Un marché plus lourd, des rendements plus coûteux
Le Bitcoin a vieilli, et avec lui sa « efficacité du capital ». D'après des métriques compilées par CryptoQuant et rapportées par CoinDesk, chaque nouveau cycle haussier absorbe des volumes de capitaux nettement supérieurs tout en livrant des gains en pourcentage de plus en plus faibles. Le constat est arithmétique : pour générer la hausse, il faut désormais beaucoup plus d'argent frais.
La mesure utilisée, la capitalisation réalisée, valorise chaque unité de BTC au dernier prix auquel elle a bougé. Elle donne une approximation des montants effectivement investis sur une période donnée. Cette approche contourne les illusions d'optique de la capitalisation boursière classique et révèle la progression du « coût » en capital des rallyes successifs.
Des cycles qui se renchérissent
Les ordres de grandeur parlent d'eux-mêmes. Lors du cycle de 2011, environ 2,8 Md$ d'entrées nettes auraient suffi à propulser le prix d'environ 55 000 %. Celui de 2015 aurait requis près de 69 Md$ pour un gain proche de 10 000 %. En 2018, quelque 365 Md$ auraient porté la hausse à environ 2 000 %. Le cycle actuel, démarré en 2022, aurait absorbé près de 697 Md$ pour une progression d'environ 689 %.
| Cycle | Nouveaux capitaux (approx.) | Gain (approx.) |
|---|---|---|
| 2011 | 2,8 Md$ | 55 000 % |
| 2015 | 69 Md$ | ~10 000 % |
| 2018 | 365 Md$ | ~2 000 % |
| 2022–en cours | 697 Md$ | ~689 % |
La tendance se vérifie aussi à l'échelle micro : en 2011, il aurait suffi d'environ 5 M$ additionnels pour doubler le prix du Bitcoin. Dans le cycle actuel, il aurait fallu aux alentours de 101 Md$ pour obtenir le même effet. Plus l'actif grandit, plus son inertie financière augmente : la liquidité marginale a un impact relatif décroissant.
Un seuil psychologique et arithmétique : 1 000 Md$
Pour certains analystes cités par CoinDesk, l'étape suivante, propre à une phase parabolique, exigerait désormais plus de 1 000 Md$ de nouveaux capitaux, principalement institutionnels. Il s'agit d'une estimation, non d'une certitude ; elle traduit l'ordre de grandeur requis pour produire un mouvement proportionnel aux accélérations passées. À ce stade, le marché du BTC, plus vaste et plus interconnecté, réclame une profondeur de flux bien supérieure à celle de ses jeunes années.
Or le contexte immédiat reste contrasté : les ETF au comptant, catalyseurs de flux en début d'année, ont connu des sorties récentes. Couplé à la taille accrue du marché, ce reflux souligne un risque clair : la manne de capitaux attendue pourrait ne jamais se matérialiser à court terme. La dynamique dépendra d'arbitrages institutionnels sensibles aux taux, à la régulation et à l'appétit pour le risque.
Ce que cela signifie pour les investisseurs
- La soutenabilité des hausses devient plus coûteuse : il faut des montants croissants pour déplacer le prix.
- Les retours en pourcentage tendent à se normaliser à mesure que l'actif mûrit et s'institutionnalise.
- Les flux nets des véhicules réglementés (ETF) deviennent un baromètre clé à suivre.

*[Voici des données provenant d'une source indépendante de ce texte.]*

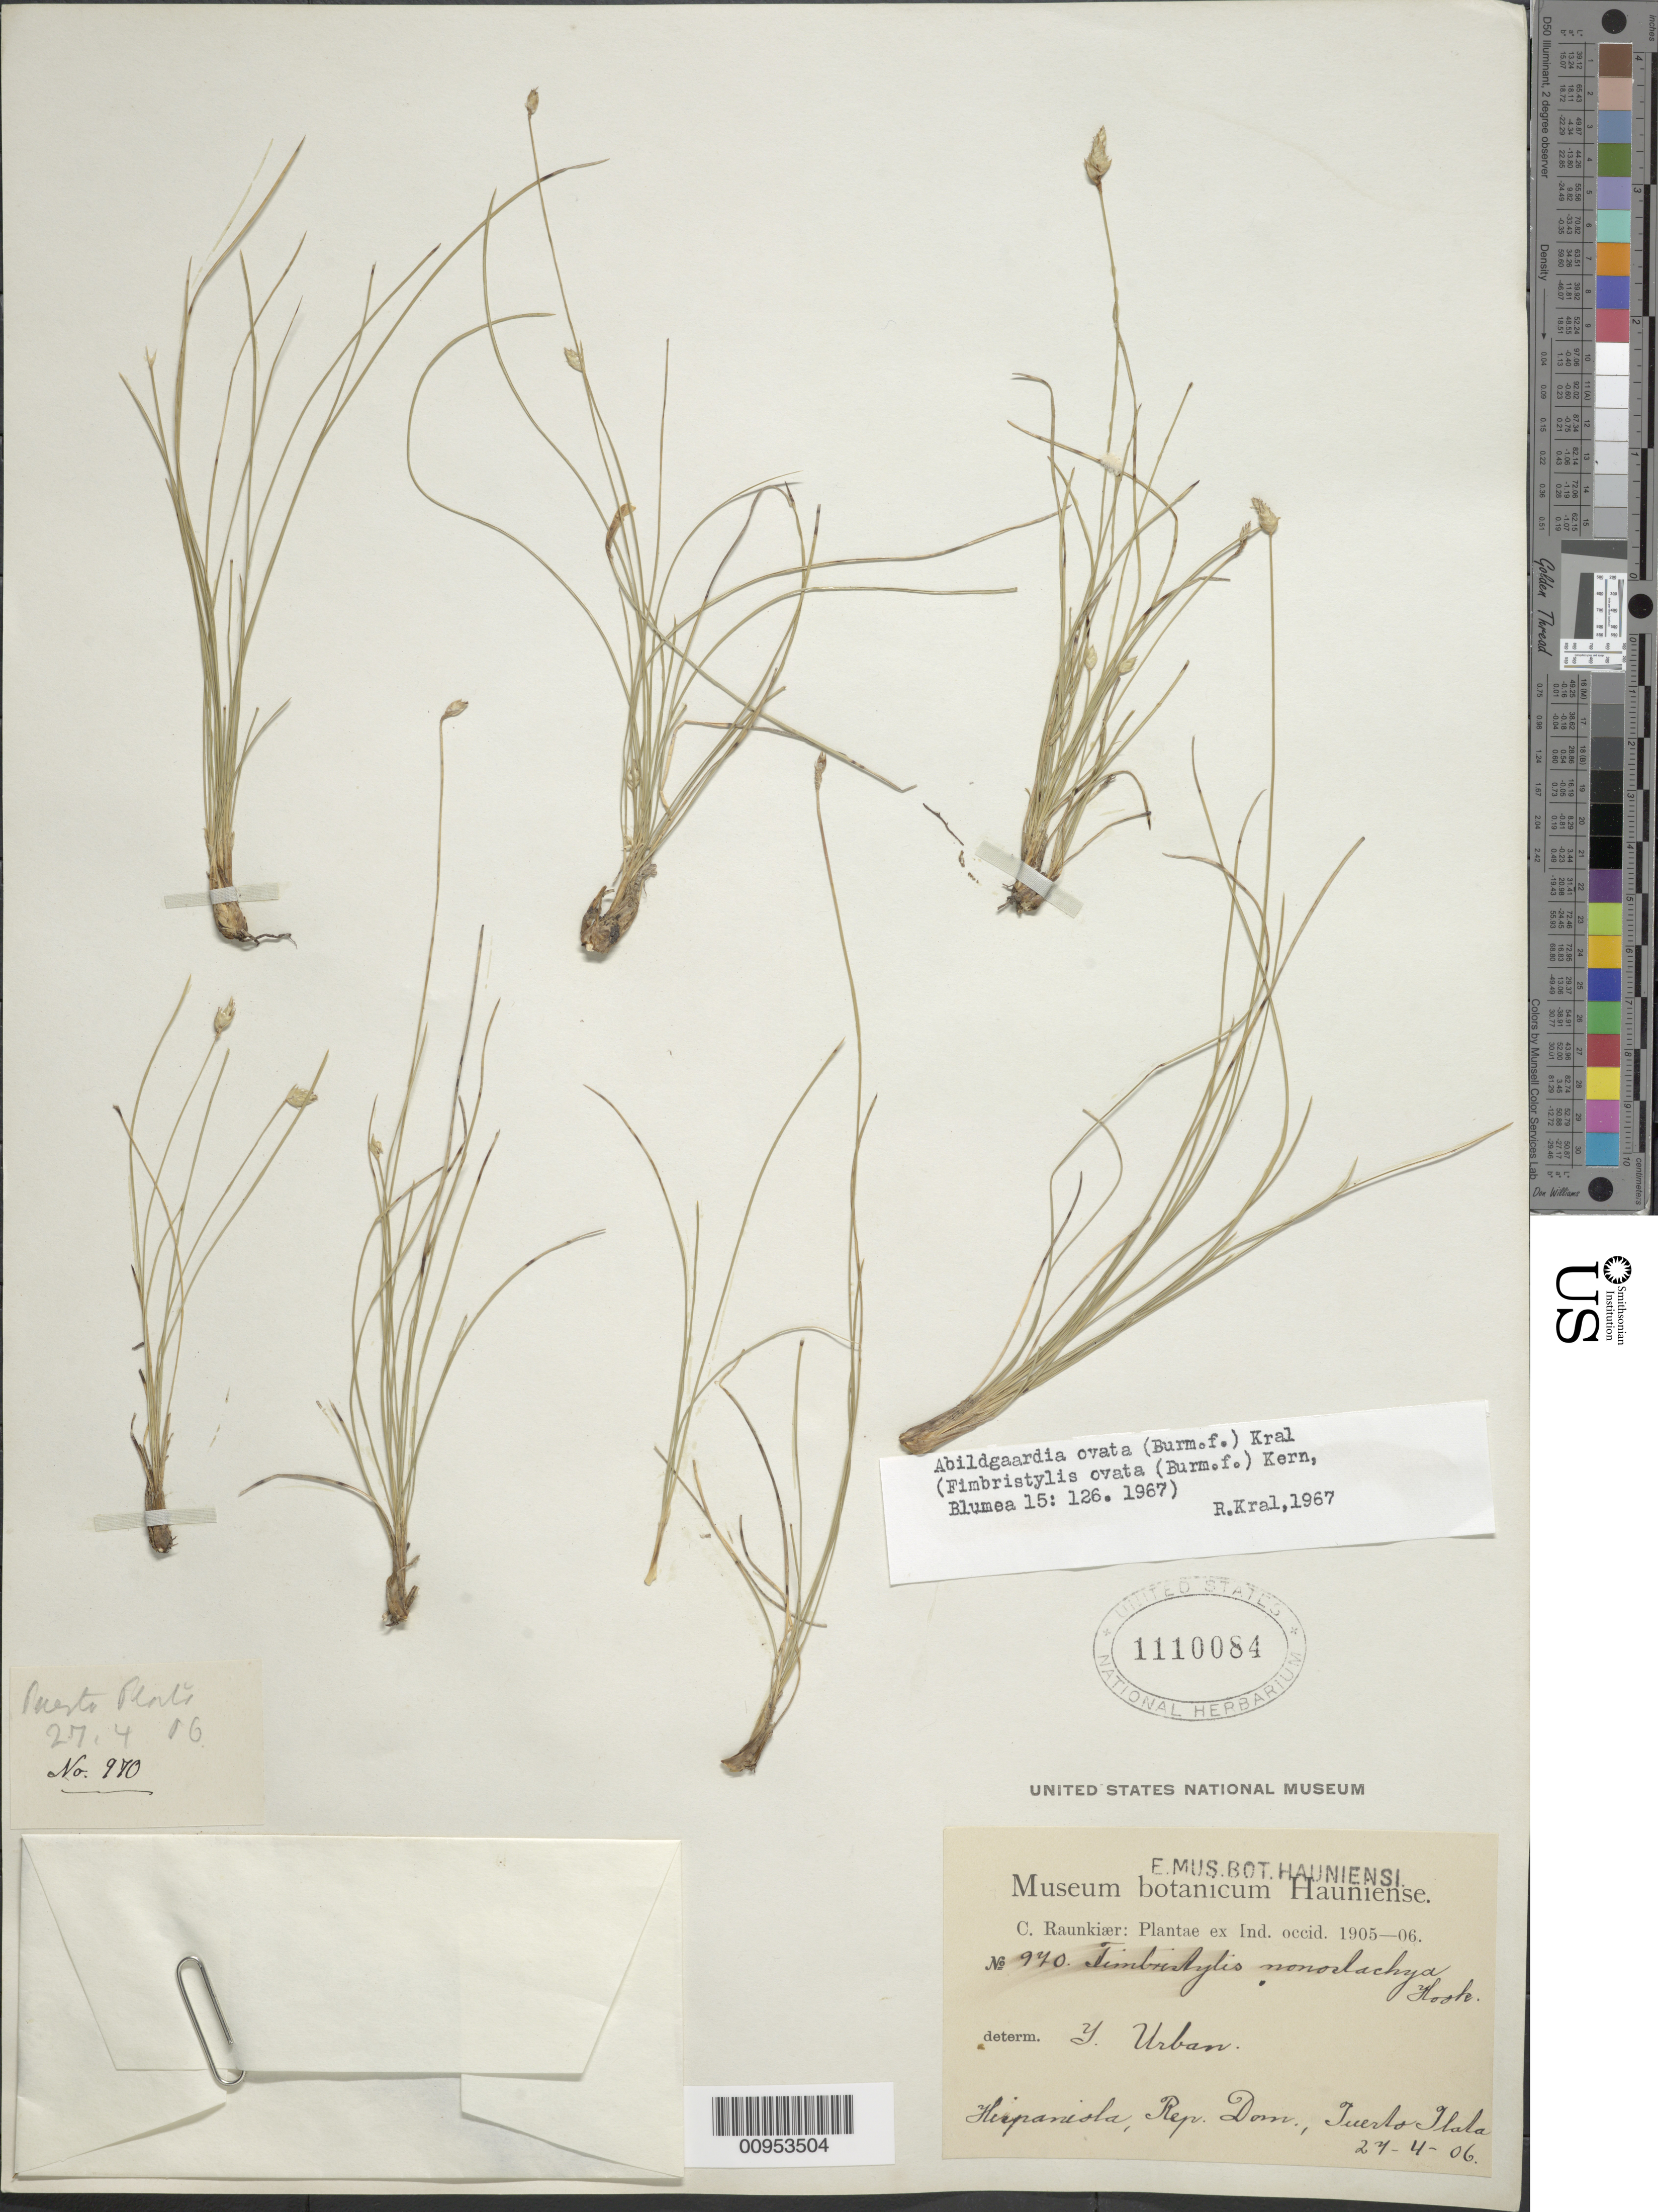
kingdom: Plantae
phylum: Tracheophyta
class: Liliopsida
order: Poales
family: Cyperaceae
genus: Abildgaardia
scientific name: Abildgaardia ovata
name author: (Burm. f.) Kral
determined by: Kral, Robert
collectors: C. C. Raunkiaer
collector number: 970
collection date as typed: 27 Apr 1906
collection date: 1906-04-27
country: Dominican Republic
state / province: Puerto Plata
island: Hispaniola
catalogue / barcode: US 1110084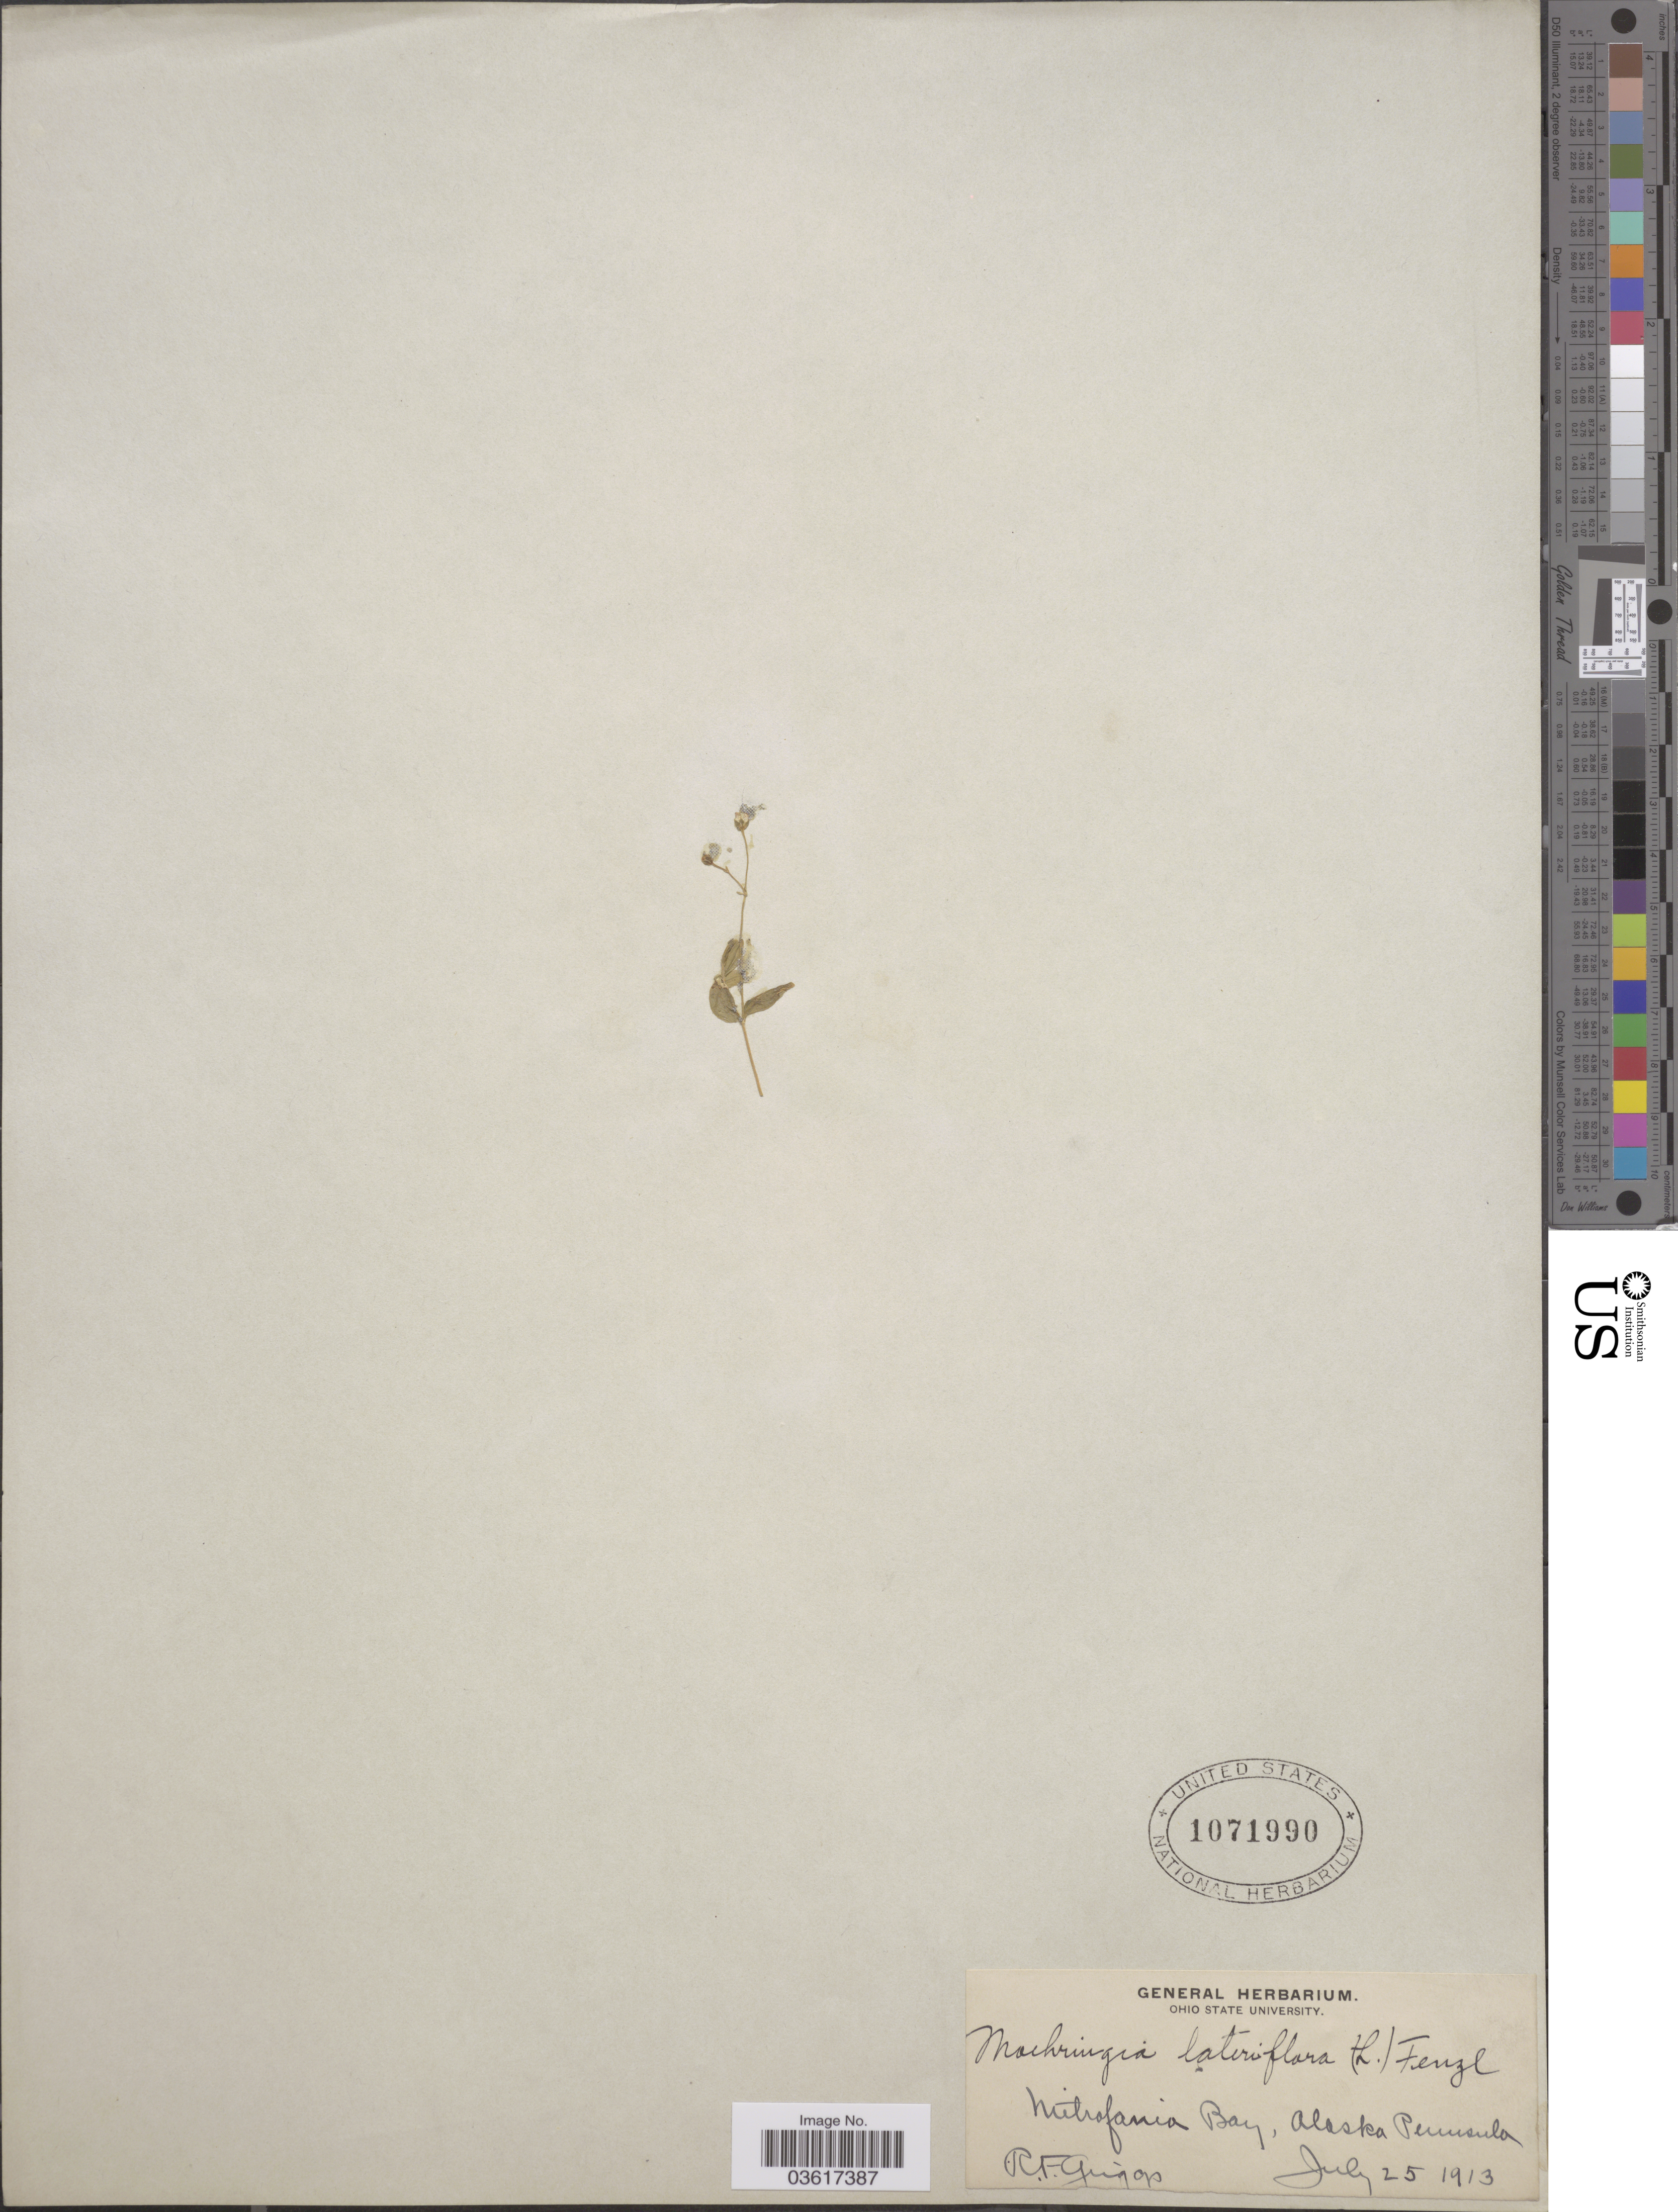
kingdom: Plantae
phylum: Tracheophyta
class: Magnoliopsida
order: Caryophyllales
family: Caryophyllaceae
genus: Moehringia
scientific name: Moehringia lateriflora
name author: (L.) Fenzl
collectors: R. F. Griggs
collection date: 1913-07-25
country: United States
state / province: Alaska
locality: Mitrofania Bay, Alaska Peninsula.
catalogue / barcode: US 1071990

Cette lecture n'invalide pas l'hypothèse d'un nouveau sommet, mais elle tempère les attentes. Anticiper une envolée auto-entretenue suppose des apports de capitaux d'une ampleur rarement observée en si peu de temps hors phases d'euphorie. C'est une projection, donc spéculative, qui dépend d'entrées effectives et non d'intentions.
Méthode et limites
La capitalisation réalisée est un proxy utile de l'argent « réellement » injecté, mais elle n'est pas parfaite. Elle ne distingue pas l'origine des flux (particuliers vs institutionnels) et n'isole pas l'effet des dérivés, du levier ou des rotations intra-crypto. Elle apporte toutefois une boussole : pour qu'une tendance haussière se prolonge avec la même intensité que par le passé, l'effort de capital à fournir devient exponentiel.
En pratique, la trajectoire dépendra d'une combinaison de facteurs : liquidité globale, politique monétaire, structure des détenteurs et régulation des canaux d'accès comme les ETF. À défaut d'un afflux massif et durable, le marché pourrait privilégier des phases plus graduelles, entrecoupées de consolidations. À l'inverse, un retournement des flux vers les produits au comptant pourrait rouvrir le chemin d'une accélération. À ce stade, c'est un scénario à surveiller, pas un acquis.